Lojistik ve dış kaynak kullanımı, 1pl,2pl,3pl ve 4pl
Lojistik, işletmelerde üretim, pazarlama gibi ana faaliyetlerin
yanında bir yan faaliyet olarak görülmektedir. (Lojistik sektöründeki
meslektaşlarım alınmasın :)) Bu yüzden lojistikte dış kaynak kullanımı hem
maliyet düşürme amaçlı hem de stratejik amaçlı öne çıkmıştır. Lojistikte dış
kaynak kullanımı amaçları şöyle sıralanabilir;
- Lojistik yatırım ve operasyon maliyetlerini azaltmak
- Taşıma, elleçleme, stoklama gibi faaliyetler sırasında oluşabilecek riskleri servis sağlayıcıya devredebilmek (taşıma esnasında kaza, kırılma, stoklama esnasında kayıp, çalınma gibi)
- Üretim, pazarlama gibi ana faaliyetlere yoğunlaşabilme, bu faaliyetleri desteklemek (alınmayın demiştim:))

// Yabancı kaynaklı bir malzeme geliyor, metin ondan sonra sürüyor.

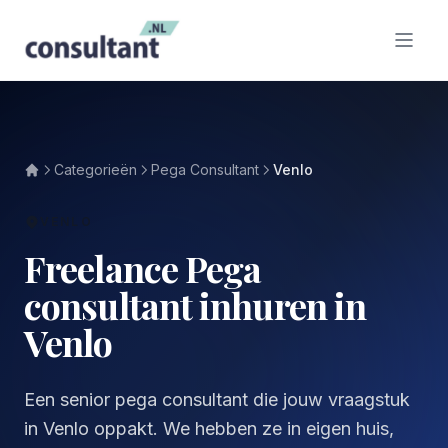
Categorieën
Pega Consultant
Venlo
VENLO
Freelance Pega
consultant inhuren in
Venlo
Een senior pega consultant die jouw vraagstuk
in Venlo oppakt. We hebben ze in eigen huis,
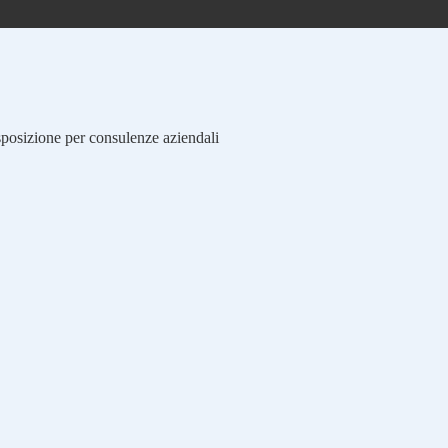
isposizione per consulenze aziendali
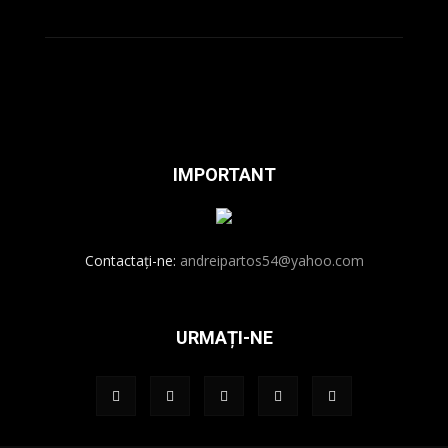
IMPORTANT
Contactați-ne:
andreipartos54@yahoo.com
URMAȚI-NE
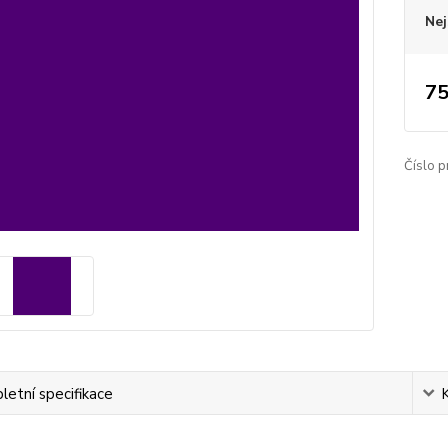
Nej
75
Číslo p
etní specifikace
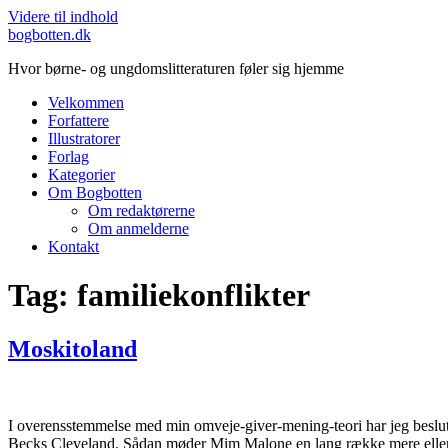
Videre til indhold
bogbotten.dk
Hvor børne- og ungdomslitteraturen føler sig hjemme
Velkommen
Forfattere
Illustratorer
Forlag
Kategorier
Om Bogbotten
Om redaktørerne
Om anmelderne
Kontakt
Tag:
familiekonflikter
Moskitoland
I overensstemmelse med min omveje-giver-mening-teori har jeg beslutte
Becks Cleveland. Sådan møder Mim Malone en lang række mere eller m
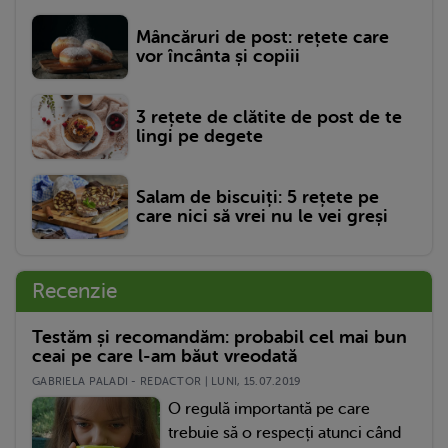
Mâncăruri de post: rețete care
vor încânta și copiii
3 rețete de clătite de post de te
lingi pe degete
Salam de biscuiți: 5 rețete pe
care nici să vrei nu le vei greși
Recenzie
Testăm și recomandăm: probabil cel mai bun
ceai pe care l-am băut vreodată
GABRIELA PALADI - REDACTOR | LUNI, 15.07.2019
O regulă importantă pe care
trebuie să o respecți atunci când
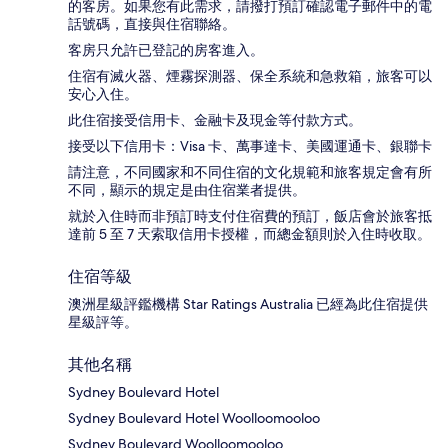
的客房。如果您有此需求，請撥打預訂確認電子郵件中的電
話號碼，直接與住宿聯絡。
客房只允許已登記的房客進入。
住宿有滅火器、煙霧探測器、保全系統和急救箱，旅客可以
安心入住。
此住宿接受信用卡、金融卡及現金等付款方式。
接受以下信用卡：Visa 卡、萬事達卡、美國運通卡、銀聯卡
請注意，不同國家和不同住宿的文化規範和旅客規定會有所
不同，顯示的規定是由住宿業者提供。
就於入住時而非預訂時支付住宿費的預訂，飯店會於旅客抵
達前 5 至 7 天索取信用卡授權，而總金額則於入住時收取。
住宿等級
澳洲星級評鑑機構 Star Ratings Australia 已經為此住宿提供
星級評等。
其他名稱
Sydney Boulevard Hotel
Sydney Boulevard Hotel Woolloomooloo
Sydney Boulevard Woolloomooloo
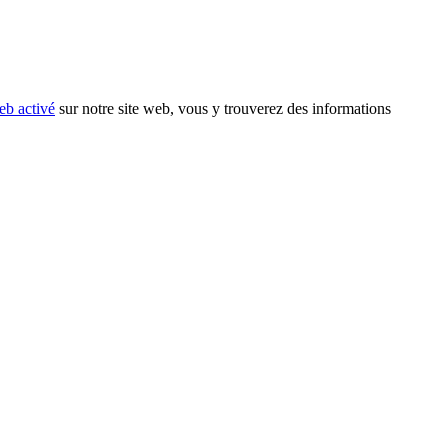
eb activé
sur notre site web, vous y trouverez des informations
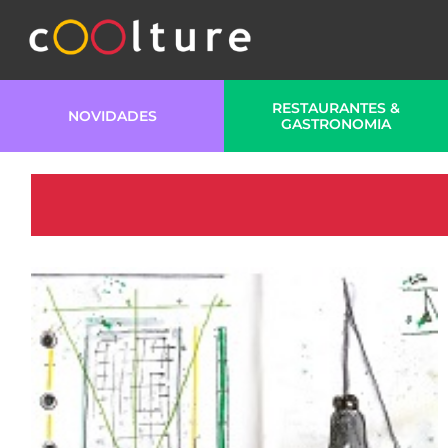
RESTAURANTES &
NOVIDADES
GASTRONOMIA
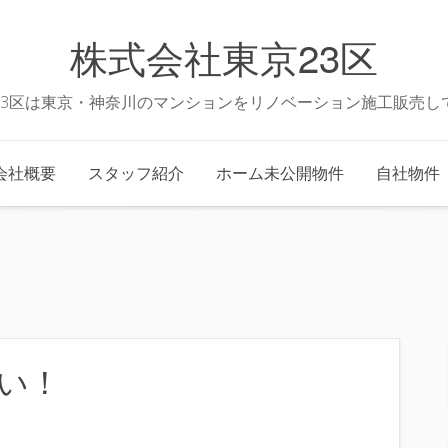
株式会社東京23区
23区は東京・神奈川のマンションをリノベーション施工販売し
会社概要
スタッフ紹介
ホーム未公開物件
自社物件
い！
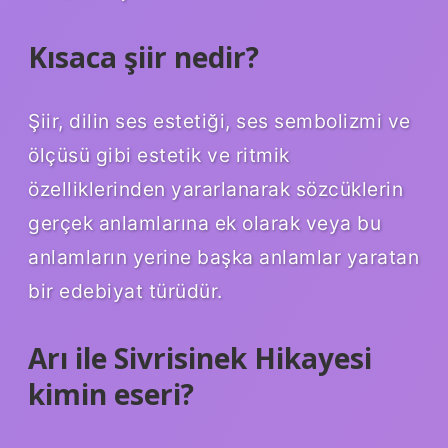
Kısaca şiir nedir?
Şiir, dilin ses estetiği, ses sembolizmi ve
ölçüsü gibi estetik ve ritmik
özelliklerinden yararlanarak sözcüklerin
gerçek anlamlarına ek olarak veya bu
anlamların yerine başka anlamlar yaratan
bir edebiyat türüdür.
Arı ile Sivrisinek Hikayesi
kimin eseri?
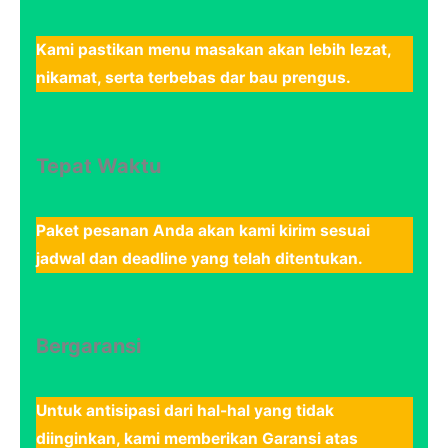
Kami pastikan menu masakan akan lebih lezat,
nikamat, serta terbebas dar bau prengus.
Tepat Waktu
Paket pesanan Anda akan kami kirim sesuai
jadwal dan deadline yang telah ditentukan.
Bergaransi
Untuk antisipasi dari hal-hal yang tidak
diinginkan, kami memberikan Garansi atas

- Malzeme ve ürün akışını hızlandırarak lojistik avantaj sağlamak
- Müşteri ile karşılaşılan noktalarda iyi bir lojistik performansı ile müşteri memnuniyetini arttırmak
- Taşıma araçları, elleçleme ekipmanları, stok alanı gibi yüksek maliyetli yatırımlardan tasarruf
- Servis sağlayıcıların sahip oldukları ve diğer firmalardan kullanabildikleri kapasitede faydalanmak
- Lojistik planlama, hızlı ve başarılı operasyon ile stok maliyetlerini düşürmek
- İşgücünden tasarruf
- Firmanın dünya çapında teknolojik çözüm ve olanaklara erişimini sağlamak
- Lojistik çözümlerde müşteri ihtiyacına göre farklı yetkinliklere sahip servis sağlayıcılara ulaşabilmek
1pl, 2pl, 3pl, 4pl kavramlarını açıklamak için öncelikle kelime
manasını açıklamakta fayda var. 1pl= Birinci Parti Lojistiği demektir ve
buradaki party=taraf manasına gelmektedir. Önce tarafları
anlatacak olursak;
1pl,2pl,3pl ve 4pl süreçleri |
1.Parti (taraf): Lojistik hizmet alan taraftır. Bu bir üretici
(örn;EVYAP, P&G),toptancı- parekendeci (örn;Bizim,Tchibo,Bim, Migros) veya
herhangi bir gönderici olabilir.
2.Parti (taraf): Birinci taraf olarak tanımlanan firmaların doğrudan
müşterisi
olan firmaları ifade eder. (Örneğin
Evyap’tan mal alan Migros)
3.Parti (taraf):Lojistik servis sağlayıcılar. (canlarımız). Bu
firmalar, hizmeti kendi sağladıkları gibi, aracı firmalar, freight forwarderlar
da olabilir.
4.Parti (taraf):Sadece aracı olmak ya da direkt servis vermenin
yanı sıra, çözüm üreten, birden fazla 3pl firmasını bir organizasyonda koordine edebilen, bilgi akışını sağlayan firmalar. (Deloitte, Accenture) Bu
kavram Accenture tarafından dile getirilmiş olup isim hakkı onda olduğu için konu hakkında hizmet veren
diğer firmalar kendilerini LLP (lead logistics provider-lider lojistik
sağlayıcı) olarak adlandırmaktadır.
Birinci, ikinci, üçüncü, dördüncü parti lojistik kavramlarını
açıklamadan önce bu kavramların sınırlarının tam olarak net olmadığını ve bazı
tabirlerin muğlak olduğunu ifade etmeliyim, bakacak olursak;
1.Parti Lojistik faaliyetleri; Üreticinin, parakendecinin, ya da
göndericinin kendi imkanları ile yaptığı lojistik faaliyetleridir. Kendi tır
filosu ile kendi dağıtımını yapan ya da kendi deposunda kendi personelini, ya
da taşeron kullanarak depolama yapan firma 1. Parti lojistik yapmaktadır.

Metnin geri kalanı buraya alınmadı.